MLB

FANS GET RARE VIEWING OF LARSEN’S PERFECT GAME

After almost 52 years, Don Larsen’s World Series perfect game returned to New York last night, when the only known recording of the game was screened for fans at BB King Blues Club.

With Yankee Stadium closing its doors at the end of the season, nostalgia for the most famous moments in the building’s history is sweeping the city.

Perhaps no single game is as well known as Game 5 of the 1956 World Series. That’s when the unheralded Larsen retired all 27 Brooklyn Dodgers he faced in a 2-0 Yankees win.

“This is number one,” said Hall of Fame broadcaster Bob Wolff, who called the game on TV. “From a standpoint of individual performance, Larsen is the best I’ve ever seen.”

The image of Yogi Berra rushing to hug Larsen after he polished off the gem with a strikeout is iconic, but the rest of the broadcast has remained unseen by all but a handful of fans for more than half a century.

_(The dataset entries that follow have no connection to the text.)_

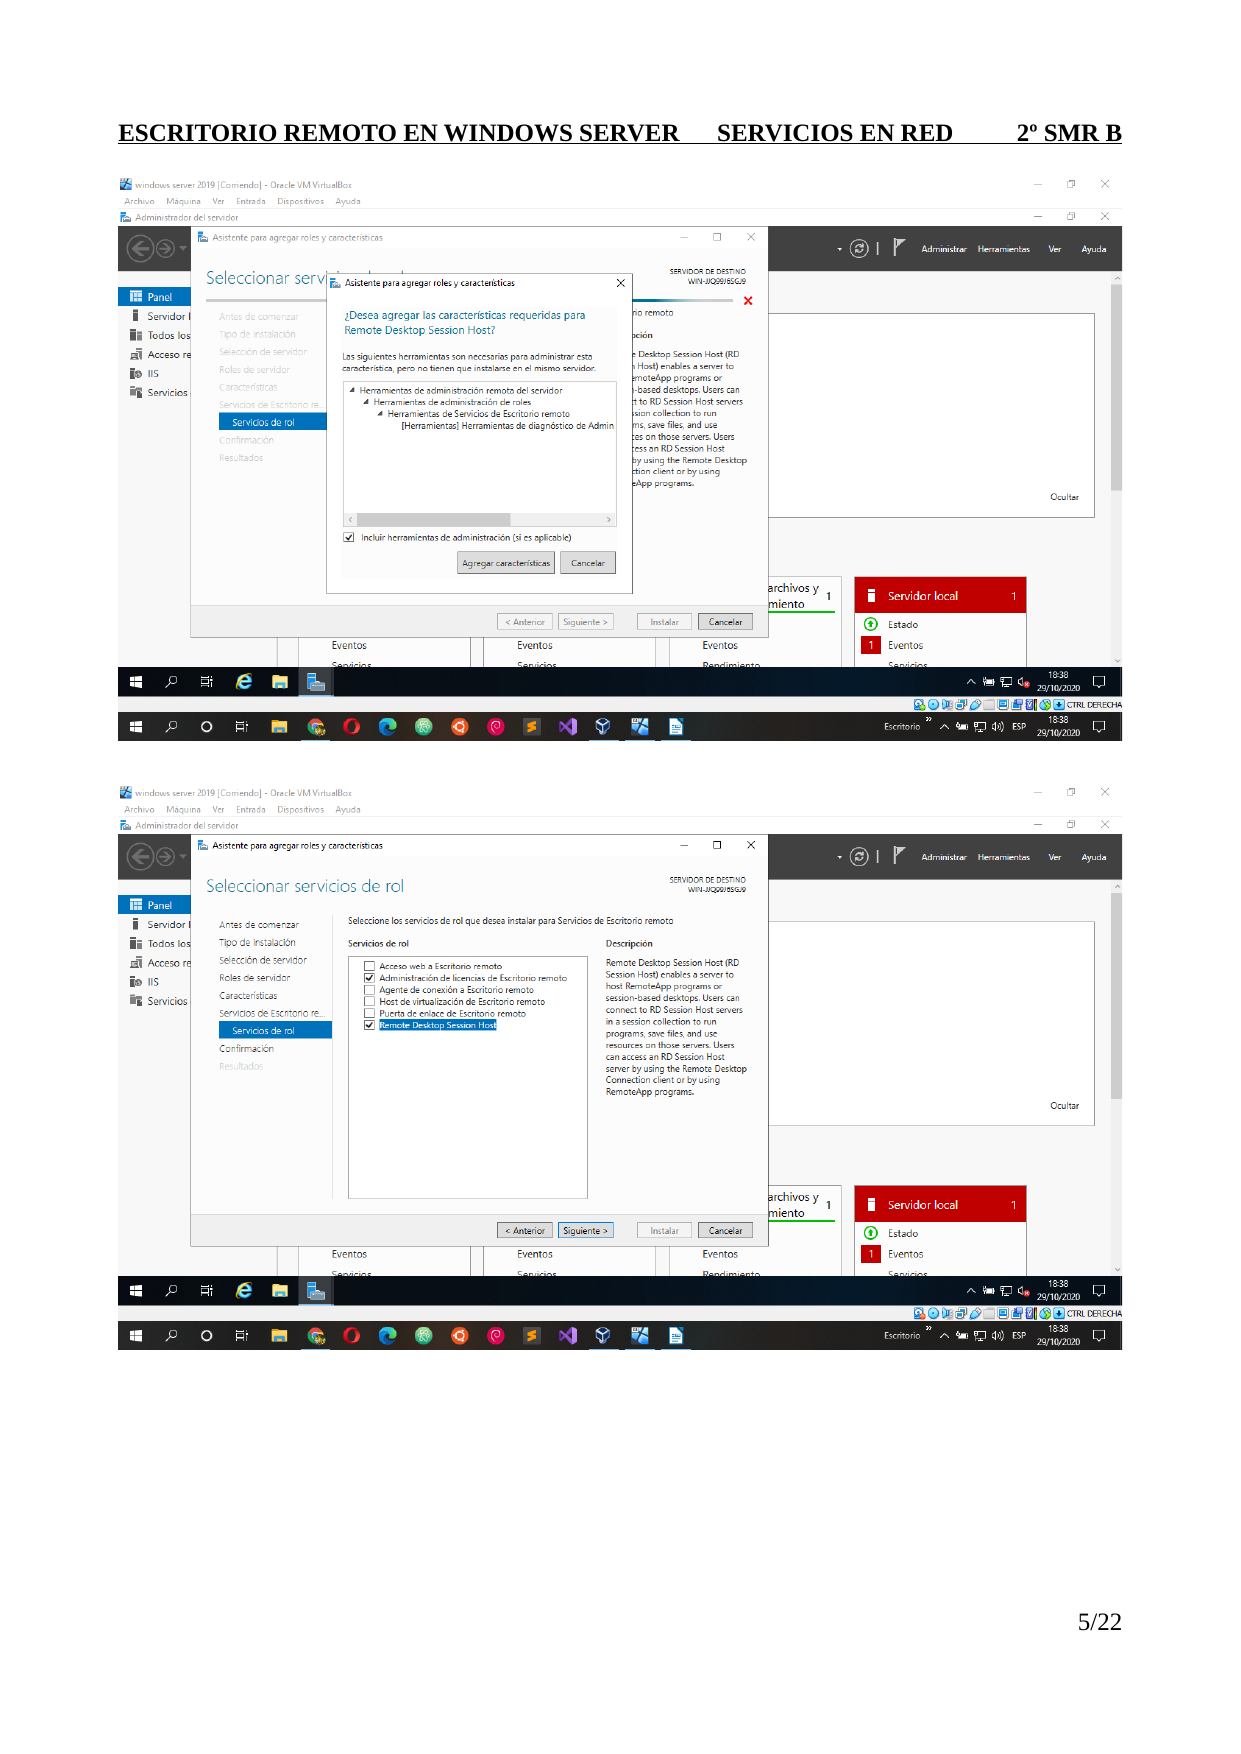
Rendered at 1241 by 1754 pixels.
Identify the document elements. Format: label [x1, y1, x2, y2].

picture [118, 785, 1123, 1350]
picture [118, 176, 1123, 741]
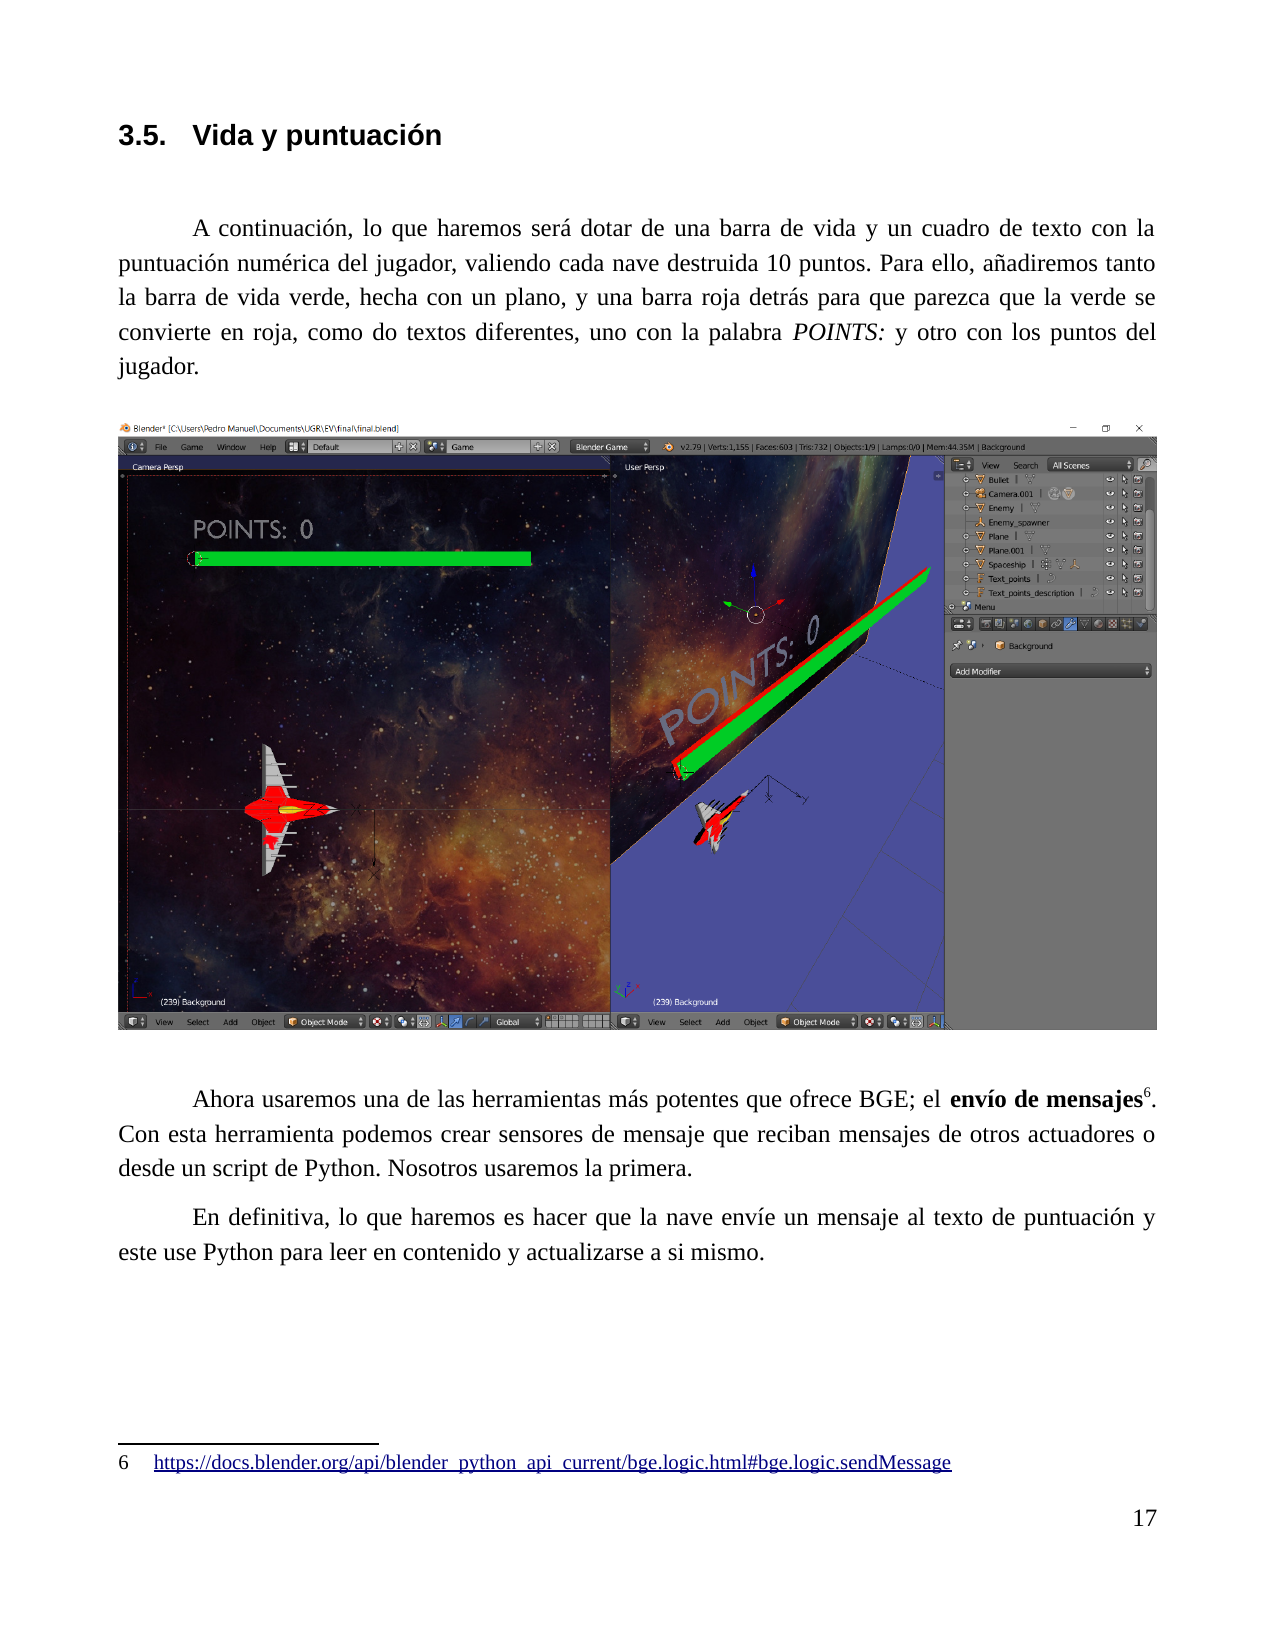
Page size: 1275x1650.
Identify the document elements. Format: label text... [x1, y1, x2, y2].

text A continuación, lo que haremos será dotar de una barra de vida y un cuadro de texto con la puntuación numérica del jugador, valiendo cada nave destruida 10 puntos. Para ello, añadiremos tanto la barra de vida verde, hecha con un plano, y una barra roja detrás para que parezca que la verde se convierte en roja, como do textos diferentes, uno con la palabra POINTS: y otro con los puntos del jugador. [118, 213, 1157, 380]
text https://docs.blender.org/api/blender_python_api_current/bge.logic.html#bge.logic.sendMessage [118, 1449, 1157, 1474]
subtitle 3.5. Vida y puntuación [118, 118, 1157, 152]
text En definitiva, lo que haremos es hacer que la nave envíe un mensaje al texto de puntuación y este use Python para leer en contenido y actualizarse a si mismo. [118, 1202, 1157, 1266]
picture [118, 420, 1157, 1030]
text Ahora usaremos una de las herramientas más potentes que ofrece BGE; el envío de mensajes. Con esta herramienta podemos crear sensores de mensaje que reciban mensajes de otros actuadores o desde un script de Python. Nosotros usaremos la primera. [118, 1084, 1157, 1182]
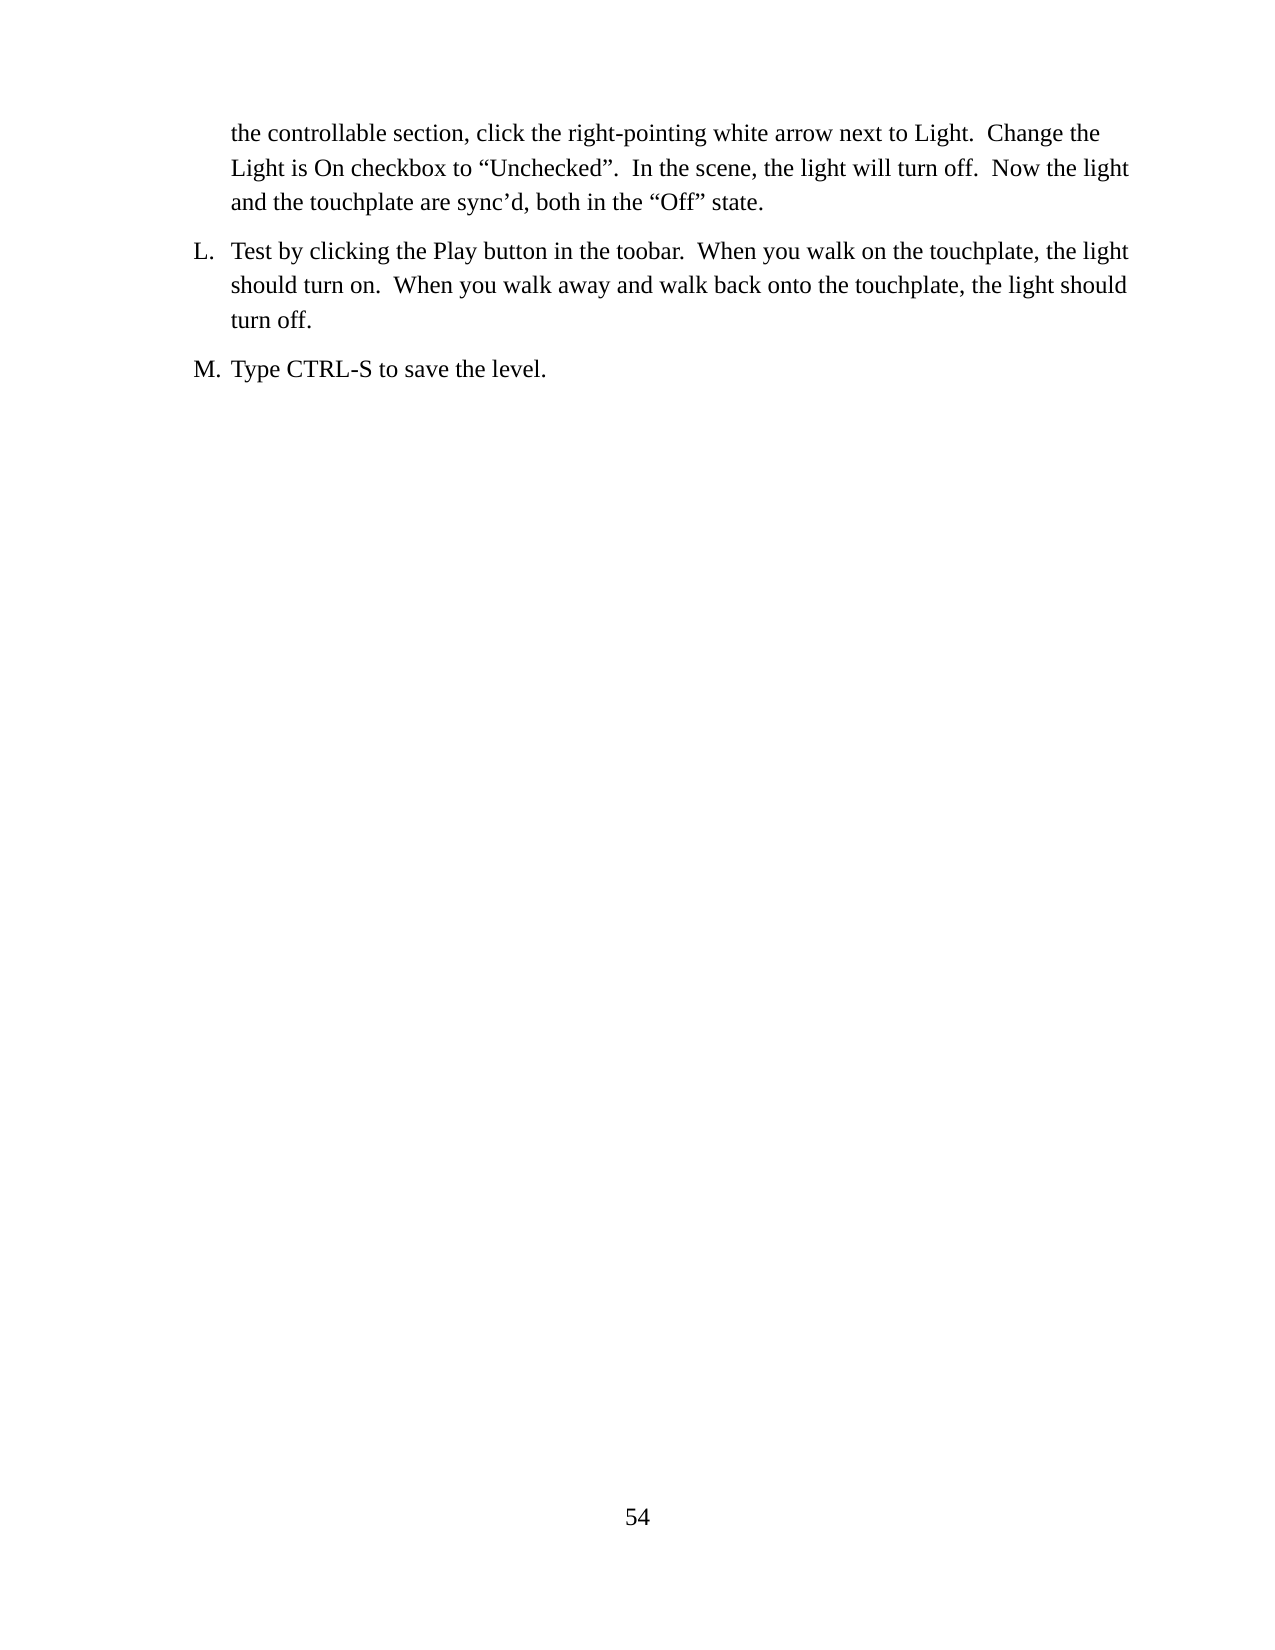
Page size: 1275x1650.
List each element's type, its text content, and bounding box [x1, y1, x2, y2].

list Type CTRL-S to save the level. [193, 354, 1157, 383]
list Test by clicking the Play button in the toobar. When you walk on the touchplate, the light should turn on. When you walk away and walk back onto the touchplate, the light should turn off. [193, 236, 1157, 334]
list the controllable section, click the right-pointing white arrow next to Light. Change the Light is On checkbox to “Unchecked”. In the scene, the light will turn off. Now the light and the touchplate are sync’d, both in the “Off” state. [193, 118, 1157, 216]
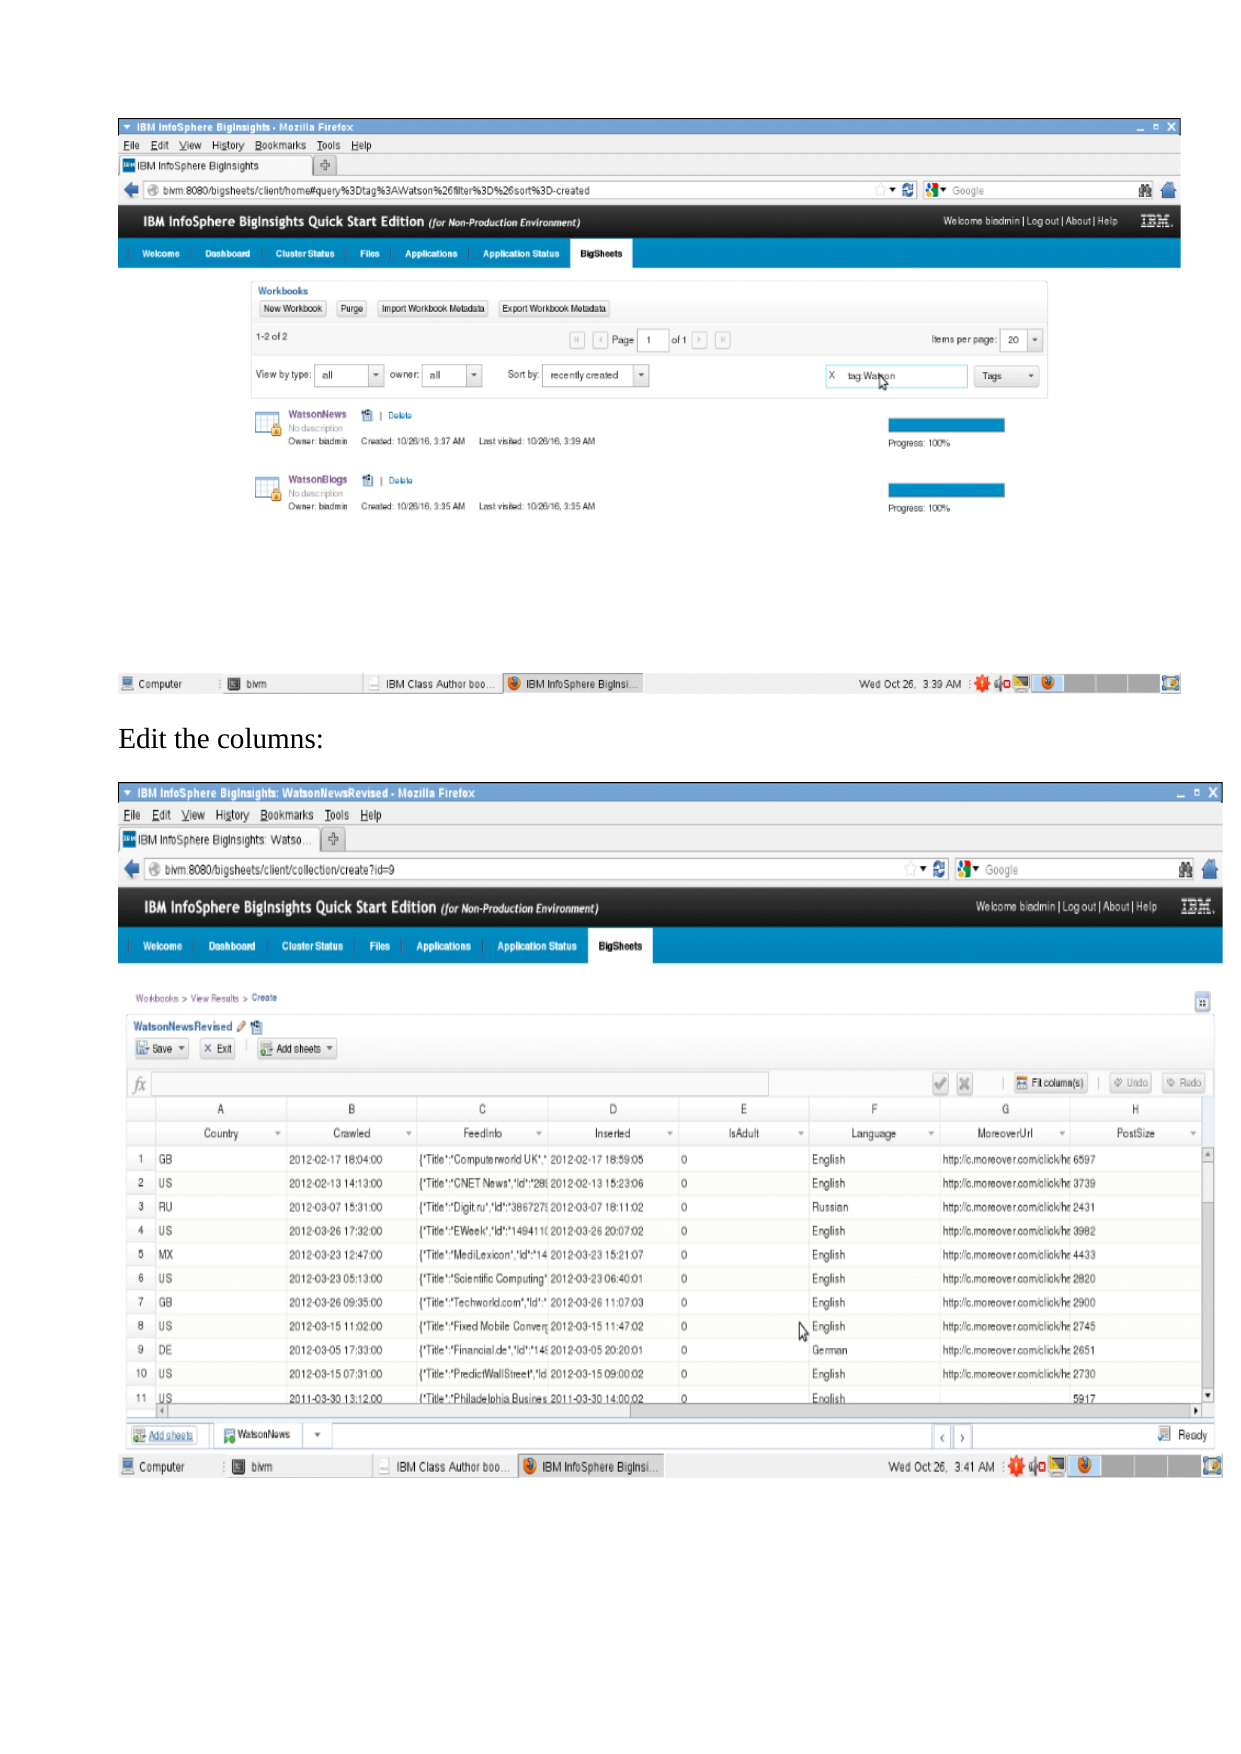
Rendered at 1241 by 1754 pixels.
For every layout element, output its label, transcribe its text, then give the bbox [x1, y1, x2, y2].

text Edit the columns: [118, 721, 1122, 755]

“You have Yankees fans, people who have been dying to see this game for years,” said Brian Franzman, co-owner of reelsportsfan.com, which organized the event.

Lifelong Yankees fan Patricia Armstrong remembers being at the perfect game and the Stadium crowd getting quiet in anticipation of Larsen’s feat.

“I want to see it again so I can prove to my grandchildren that I was there,” she said.

Steve Kallas of Edgemont, N.Y., took his teenage son Johnnie to the screening.

“I’m a baseball history fanatic,” Johnnie said. “And it’s the most famous pitched game in the history of baseball.”